[Problem details]
Put the lines from the records, from the line holding "日頃のご愛顧に感謝の気持ちを込めまして、" through the line holding "どうぞ変わらぬご愛顧のほどよろしくお願い申し上げます。" inclusive, into a Markdown table with the columns Row and Line. Number each row and leave out any blank lines.

[Provided entries]
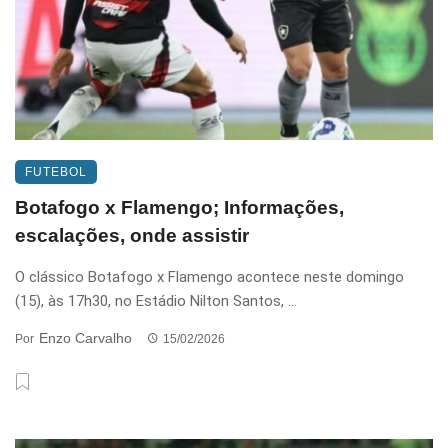
FUTEBOL
Botafogo x Flamengo; Informações,
escalações, onde assistir
O clássico Botafogo x Flamengo acontece neste domingo
(15), às 17h30, no Estádio Nilton Santos, ...
Enzo Carvalho
Por
15/02/2026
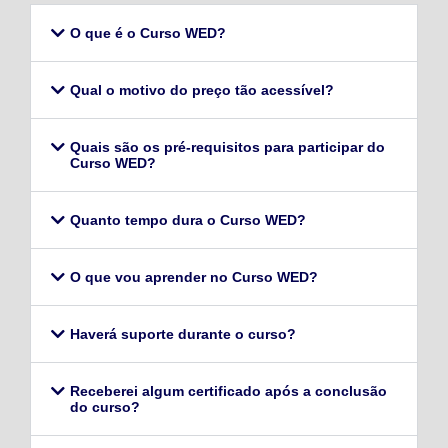
O que é o Curso WED?
Qual o motivo do preço tão acessível?
Quais são os pré-requisitos para participar do
Curso WED?
Quanto tempo dura o Curso WED?
O que vou aprender no Curso WED?
Haverá suporte durante o curso?
Receberei algum certificado após a conclusão
do curso?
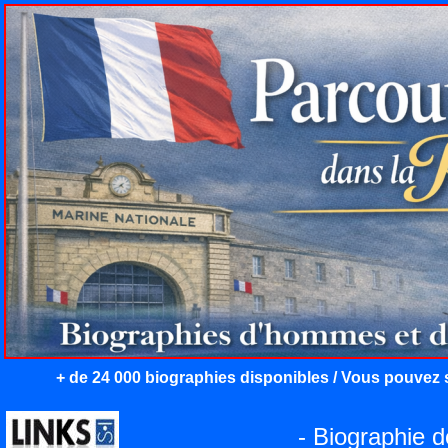
+ de 24 000 biographies disponibles / Vous pouvez s
- Biographie 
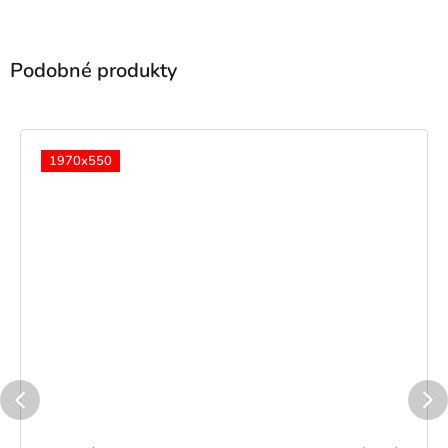
1970x550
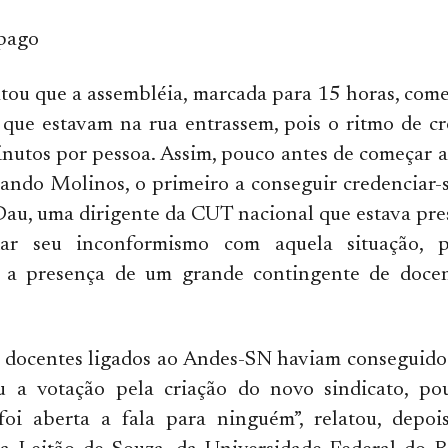
pago
tou que a assembléia, marcada para 15 horas, com
s que estavam na rua entrassem, pois o ritmo de 
inutos por pessoa. Assim, pouco antes de começar a
ando Molinos, o primeiro a conseguir credenciar-se
au, uma dirigente da CUT nacional que estava pre
tar seu inconformismo com aquela situação, po
o a presença de um grande contingente de doce
 docentes ligados ao Andes-SN haviam conseguido 
 a votação pela criação do novo sindicato, po
oi aberta a fala para ninguém”, relatou, depois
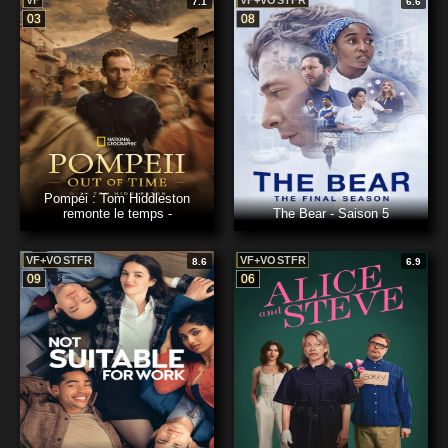
VF
VF+VOSTFR
7.1
6.6
03
08
Pompéi : Tom Hiddleston
remonte le temps -
The Bear - Saison 5
VF+VOSTFR
VF+VOSTFR
8.6
6.9
09
06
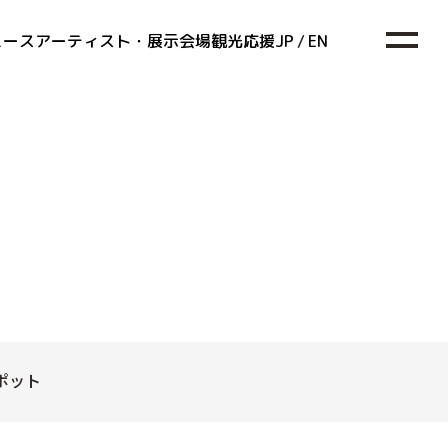
ュース
アーティスト・展示会場
観光
応援
JP
/
EN
ポット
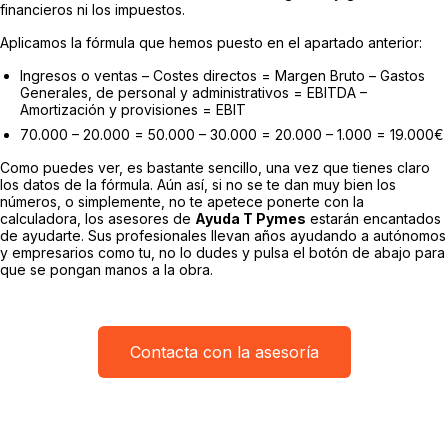
financieros ni los impuestos.
Aplicamos la fórmula que hemos puesto en el apartado anterior:
Ingresos o ventas – Costes directos = Margen Bruto – Gastos
Generales, de personal y administrativos = EBITDA –
Amortización y provisiones = EBIT
70.000 – 20.000 = 50.000 – 30.000 = 20.000 – 1.000 = 19.000€
Como puedes ver, es bastante sencillo, una vez que tienes claro
los datos de la fórmula. Aún así, si no se te dan muy bien los
números, o simplemente, no te apetece ponerte con la
calculadora, los asesores de
Ayuda T Pymes
estarán encantados
de ayudarte. Sus profesionales llevan años ayudando a autónomos
y empresarios como tu, no lo dudes y pulsa el botón de abajo para
que se pongan manos a la obra.
Contacta con la asesoría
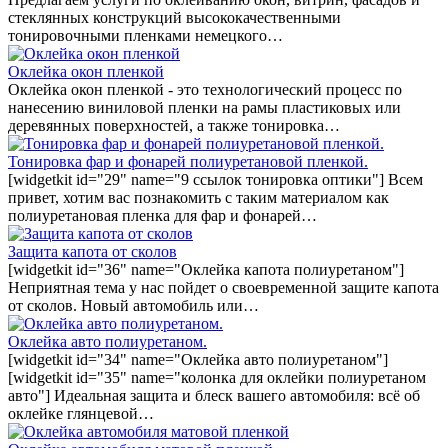
стеклянных конструкций высококачественными
тонировочными пленками немецкого…
Оклейка окон пленкой
Оклейка окон пленкой - это технологический процесс по
нанесению виниловой пленки на рамы пластиковых или
деревянных поверхностей, а также тонировка…
Тонировка фар и фонарей полиуретановой пленкой.
[widgetkit id="29" name="9 ссылок тонировка оптики"] Всем
привет, хотим вас познакомить с таким материалом как
полиуретановая пленка для фар и фонарей…
Защита капота от сколов
[widgetkit id="36" name="Оклейка капота полиуретаном"]
Неприятная тема у нас пойдет о своевременной защите капота
от сколов. Новый автомобиль или…
Оклейка авто полиуретаном.
[widgetkit id="34" name="Оклейка авто полиуретаном"]
[widgetkit id="35" name="колонка для оклейки полиуретаном
авто"] Идеальная защита и блеск вашего автомобиля: всё об
оклейке глянцевой…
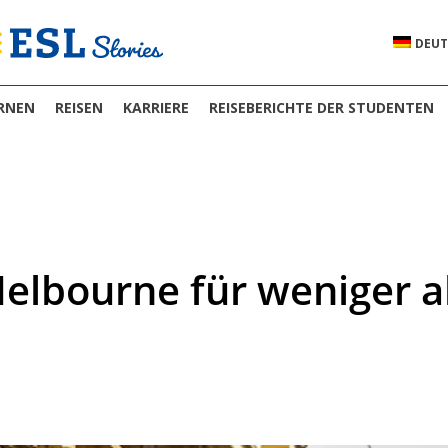
DEUT
RNEN
REISEN
KARRIERE
REISEBERICHTE DER STUDENTEN
Melbourne für weniger a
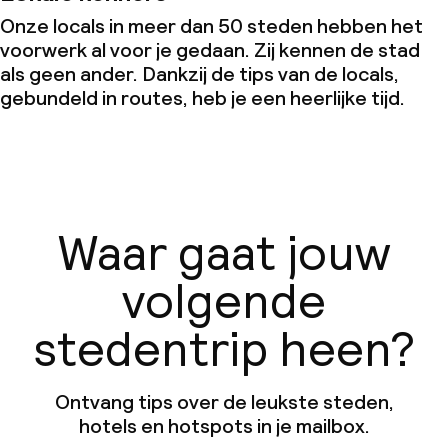
Onze locals in meer dan 50 steden hebben het
voorwerk al voor je gedaan. Zij kennen de stad
als geen ander. Dankzij de tips van de locals,
gebundeld in routes, heb je een heerlijke tijd.
Waar gaat jouw
volgende
stedentrip heen?
Ontvang tips over de leukste steden,
hotels en hotspots in je mailbox.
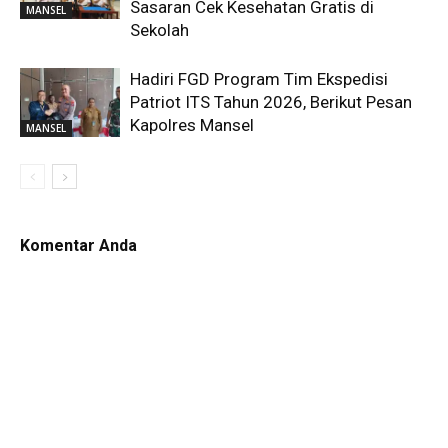
Sasaran Cek Kesehatan Gratis di
MANSEL
Sekolah
Hadiri FGD Program Tim Ekspedisi
Patriot ITS Tahun 2026, Berikut Pesan
Kapolres Mansel
MANSEL
Komentar Anda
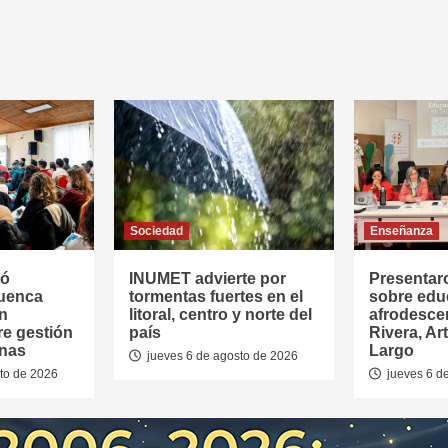
Sociedad
Enseñanza
tó
INUMET advierte por
Presentar
Cuenca
tormentas fuertes en el
sobre edu
en
litoral, centro y norte del
afrodesce
re gestión
país
Rivera, Ar
anas
Largo
jueves 6 de agosto de 2026
to de 2026
jueves 6 d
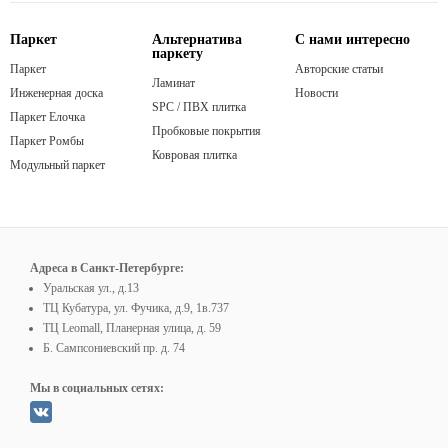
Паркет
Альтернатива
С нами интересно
паркету
Паркет
Авторские статьи
Ламинат
Инженерная доска
Новости
SPC / ПВХ плитка
Паркет Елочка
Пробковые покрытия
Паркет Ромбы
Ковровая плитка
Модульный паркет
Адреса в Санкт-Петербурге:
Уральская ул., д.13
ТЦ Кубатура, ул. Фучика, д.9, 1в.737
ТЦ Leomall, Планерная улица, д. 59
Б. Сампсониевский пр. д. 74
Мы в социальных сетях:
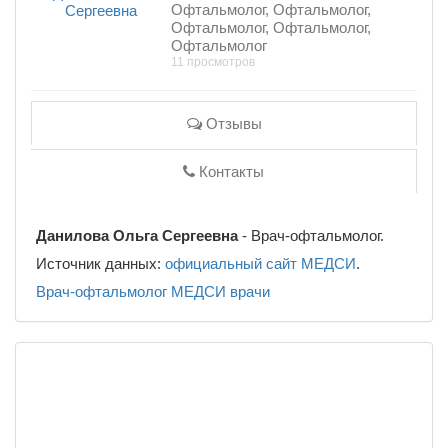
Офтальмолог, Офтальмолог,
Офтальмолог, Офтальмолог,
Офтальмолог
11 просмотров
Отзывы
Контакты
Данилова Ольга Сергеевна
- Врач-офтальмолог.
Источник данных:
официальный сайт МЕДСИ
.
Врач-офтальмолог
МЕДСИ
врачи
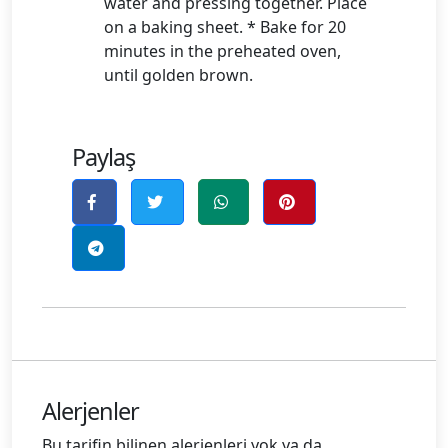
water and pressing together. Place
on a baking sheet. * Bake for 20
minutes in the preheated oven,
until golden brown.
Paylaş
Alerjenler
Bu tarifin bilinen alerjenleri yok ya da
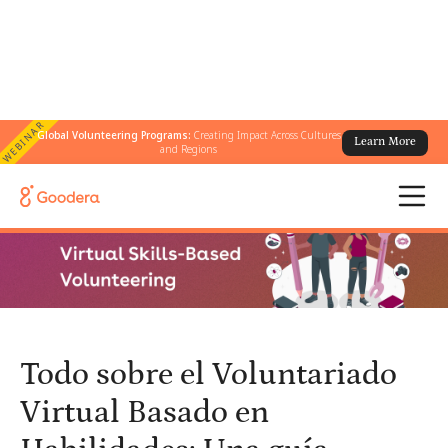
WEBINAR
Global Volunteering Programs:
Creating Impact Across Cultures
Learn More
← Todos los blogs
/
and Regions
Todo sobre el Voluntariado Virtual Basado en Habilidades: Una
guía completa para 2026
Todo sobre el Voluntariado
Virtual Basado en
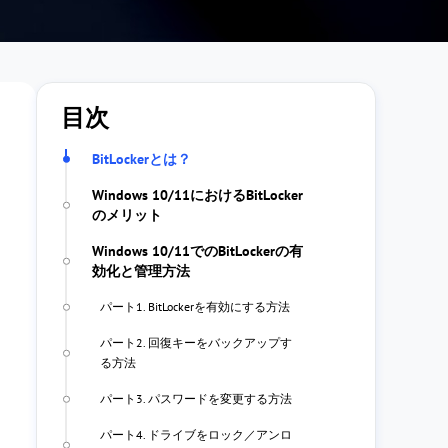
目次
BitLockerとは？
Windows 10/11におけるBitLocker
のメリット
Windows 10/11でのBitLockerの有
効化と管理方法
パート1. BitLockerを有効にする方法
パート2. 回復キーをバックアップす
る方法
パート3. パスワードを変更する方法
パート4. ドライブをロック／アンロ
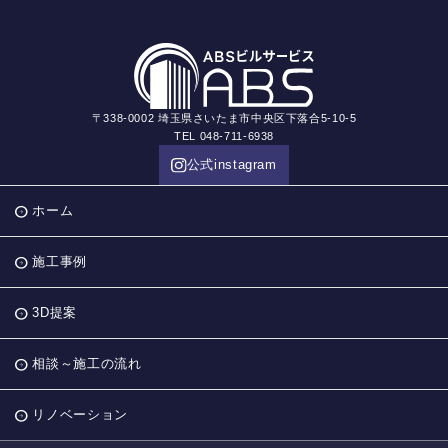
〒338-0002 埼玉県さいたま市中央区下落合5-10-5
TEL 048-711-6938
公式instagram
ホーム
施工事例
3D提案
相談～施工の流れ
リノベーション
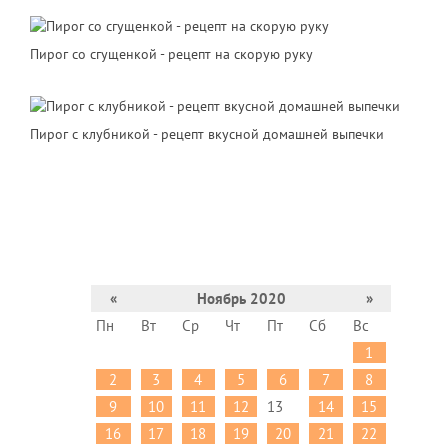
Пирог со сгущенкой - рецепт на скорую руку
Пирог с клубникой - рецепт вкусной домашней выпечки
«
Ноябрь 2020
»
Пн
Вт
Ср
Чт
Пт
Сб
Вс
1
2
3
4
5
6
7
8
9
10
11
12
13
14
15
16
17
18
19
20
21
22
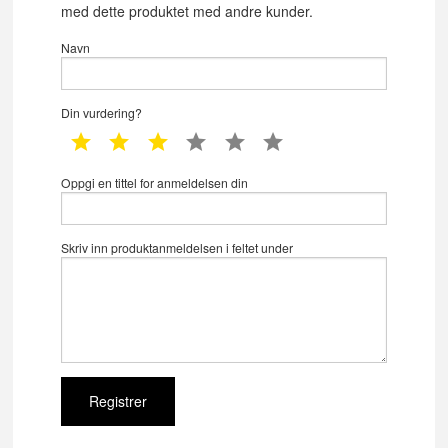
med dette produktet med andre kunder.
Navn
Din vurdering?
1 star
2 star
3 star
4 star
5 star
6 star
Oppgi en tittel for anmeldelsen din
Skriv inn produktanmeldelsen i feltet under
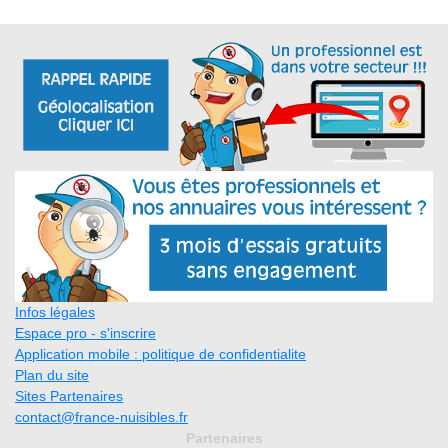
Infos légales
Espace pro - s'inscrire
Application mobile : politique de confidentialite
Plan du site
Sites Partenaires
contact@france-nuisibles.fr
Partenaires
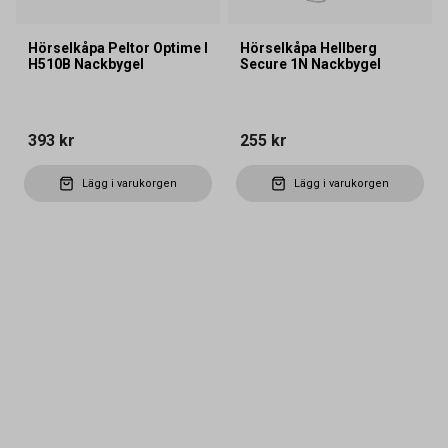
Hörselkåpa Peltor Optime I
Hörselkåpa Hellberg
H510B Nackbygel
Secure 1N Nackbygel
393 kr
255 kr
Lägg i varukorgen
Lägg i varukorgen
Kontakta oss
Vanliga frågor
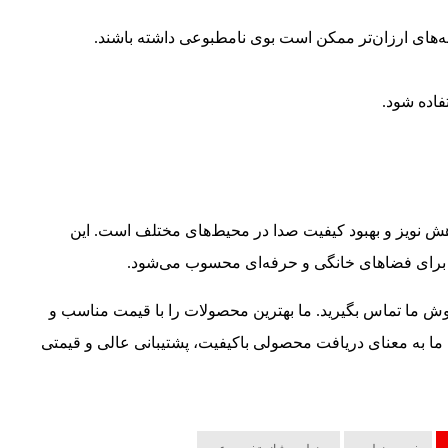
نه‌های ارزان‌تر ممکن است بوی نامطبوعی داشته باشند.
فاده شود.
هش نویز و بهبود کیفیت صدا در محیط‌های مختلف است. این
برای فضاهای خانگی و حرفه‌ای محسوب می‌شود.
وش ما تماس بگیرید. ما بهترین محصولات را با قیمت مناسب و
ما به معنای دریافت محصولی باکیفیت، پشتیبانی عالی و قیمتی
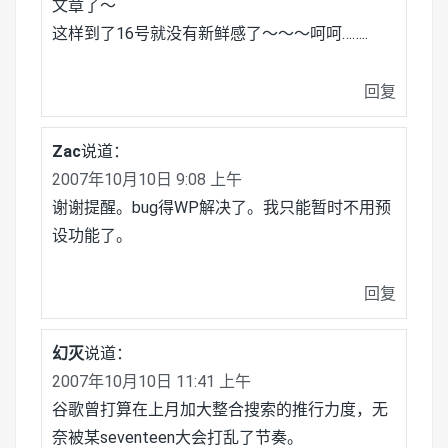
文章了～
这样到了16号就没有新鲜感了～～～呵呵……..
回复
Zac
说道：
2007年10月10日 9:08 上午
谢谢提醒。bug得WP解决了。我只能暂时不用预
设功能了。
回复
幻灭
说道：
2007年10月10日 11:41 上午
谷歌曾打算在上月加大整合搜索的推行力度，无
奈被某seventeen大会打乱了节奏。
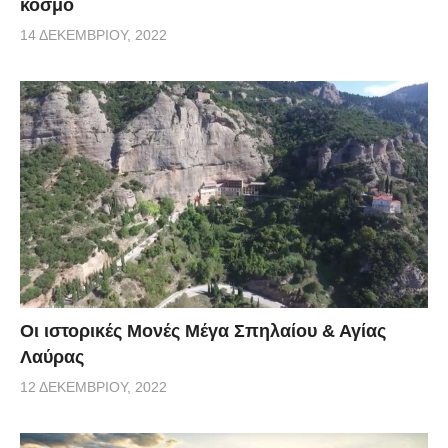
κόσμο
14 ΔΕΚΕΜΒΡΊΟΥ, 2022
Οι ιστορικές Mονές Μέγα Σπηλαίου & Αγίας
Λαύρας
12 ΔΕΚΕΜΒΡΊΟΥ, 2022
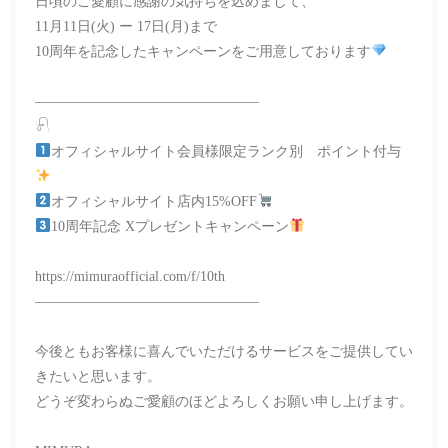
日頃のご愛顧に感謝の気持ちを込めまして、
11月11日(火) ー 17日(月)まで
10周年を記念したキャンペーンをご用意しております
――――――――――――――――
𓍯
オフィシャルサイト会員様限定ランク別 ポイント付与
オフィシャルサイト店内15%OFF
10周年記念 Xプレゼントキャンペーン
https://mimuraofficial.com/f/10th
――――――――――――――――
今後ともお客様に喜んでいただけるサービスをご提供してい
きたいと思います。
どうぞ変わらぬご愛顧のほどよろしくお願い申し上げます。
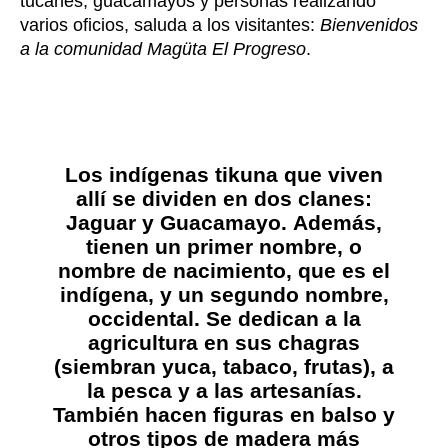
tucanes, guacamayos y personas realizando
varios oficios, saluda a los visitantes:
Bienvenidos
a la comunidad Magüta El Progreso
.
Los indígenas
tikuna
que viven
allí se dividen en dos clanes:
Jaguar y Guacamayo.
Además,
tienen un primer nombre, o
nombre de nacimiento, que es el
indígena, y un segundo nombre,
occidental. Se dedican a la
agricultura en sus chagras
(siembran yuca, tabaco, frutas), a
la pesca y a las artesanías.
También hacen figuras en balso y
otros tipos de madera más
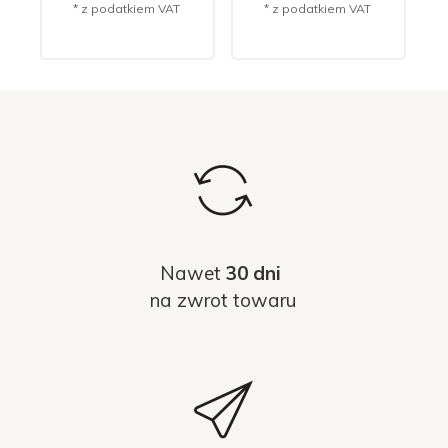
* z podatkiem VAT
* z podatkiem VAT
Nawet
30 dni
na zwrot towaru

[Task answer]
| Row | Line |
|---|---|
| 1 | 日頃のご愛顧に感謝の気持ちを込めまして、 |
| 2 | 11月11日(火) ー 17日(月)まで |
| 3 | 10周年を記念したキャンペーンをご用意しております |
| 4 | ―――――――――――――――― |
| 5 | 𓍯 |
| 6 | オフィシャルサイト会員様限定ランク別 ポイント付与 |
| 7 | オフィシャルサイト店内15%OFF |
| 8 | 10周年記念 Xプレゼントキャンペーン |
| 9 | https://mimuraofficial.com/f/10th |
| 10 | ―――――――――――――――― |
| 11 | 今後ともお客様に喜んでいただけるサービスをご提供してい |
| 12 | きたいと思います。 |
| 13 | どうぞ変わらぬご愛顧のほどよろしくお願い申し上げます。 |